[Dataset items]
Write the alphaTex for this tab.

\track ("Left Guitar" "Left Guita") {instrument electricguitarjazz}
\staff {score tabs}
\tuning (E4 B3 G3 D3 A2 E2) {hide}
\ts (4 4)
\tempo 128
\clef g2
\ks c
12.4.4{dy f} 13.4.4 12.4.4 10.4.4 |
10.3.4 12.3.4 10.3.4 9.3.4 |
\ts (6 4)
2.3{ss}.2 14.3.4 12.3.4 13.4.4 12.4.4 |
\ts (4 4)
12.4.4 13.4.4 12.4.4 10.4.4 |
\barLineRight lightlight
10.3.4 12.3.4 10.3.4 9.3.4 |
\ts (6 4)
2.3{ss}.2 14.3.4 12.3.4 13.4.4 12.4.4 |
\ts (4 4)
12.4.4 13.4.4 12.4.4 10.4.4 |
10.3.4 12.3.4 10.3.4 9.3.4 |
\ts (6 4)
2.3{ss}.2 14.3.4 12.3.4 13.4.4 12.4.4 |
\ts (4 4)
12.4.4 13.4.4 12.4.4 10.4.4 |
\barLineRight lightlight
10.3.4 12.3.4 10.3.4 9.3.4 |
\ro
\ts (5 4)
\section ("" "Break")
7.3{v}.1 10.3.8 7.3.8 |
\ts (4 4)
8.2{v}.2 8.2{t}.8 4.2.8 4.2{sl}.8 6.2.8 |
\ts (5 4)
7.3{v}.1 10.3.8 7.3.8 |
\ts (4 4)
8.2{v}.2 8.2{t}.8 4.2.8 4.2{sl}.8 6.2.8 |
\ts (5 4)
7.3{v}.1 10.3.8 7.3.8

Short task:
Copy out every line of the records again, switching "Break" to "Bridge" and leaving everything else unchanged.

Exercise output:
Write the alphaTex for this tab.

\track ("Left Guitar" "Left Guita") {instrument electricguitarjazz}
\staff {score tabs}
\tuning (E4 B3 G3 D3 A2 E2) {hide}
\ts (4 4)
\tempo 128
\clef g2
\ks c
12.4.4{dy f} 13.4.4 12.4.4 10.4.4 |
10.3.4 12.3.4 10.3.4 9.3.4 |
\ts (6 4)
2.3{ss}.2 14.3.4 12.3.4 13.4.4 12.4.4 |
\ts (4 4)
12.4.4 13.4.4 12.4.4 10.4.4 |
\barLineRight lightlight
10.3.4 12.3.4 10.3.4 9.3.4 |
\ts (6 4)
2.3{ss}.2 14.3.4 12.3.4 13.4.4 12.4.4 |
\ts (4 4)
12.4.4 13.4.4 12.4.4 10.4.4 |
10.3.4 12.3.4 10.3.4 9.3.4 |
\ts (6 4)
2.3{ss}.2 14.3.4 12.3.4 13.4.4 12.4.4 |
\ts (4 4)
12.4.4 13.4.4 12.4.4 10.4.4 |
\barLineRight lightlight
10.3.4 12.3.4 10.3.4 9.3.4 |
\ro
\ts (5 4)
\section ("" "Bridge")
7.3{v}.1 10.3.8 7.3.8 |
\ts (4 4)
8.2{v}.2 8.2{t}.8 4.2.8 4.2{sl}.8 6.2.8 |
\ts (5 4)
7.3{v}.1 10.3.8 7.3.8 |
\ts (4 4)
8.2{v}.2 8.2{t}.8 4.2.8 4.2{sl}.8 6.2.8 |
\ts (5 4)
7.3{v}.1 10.3.8 7.3.8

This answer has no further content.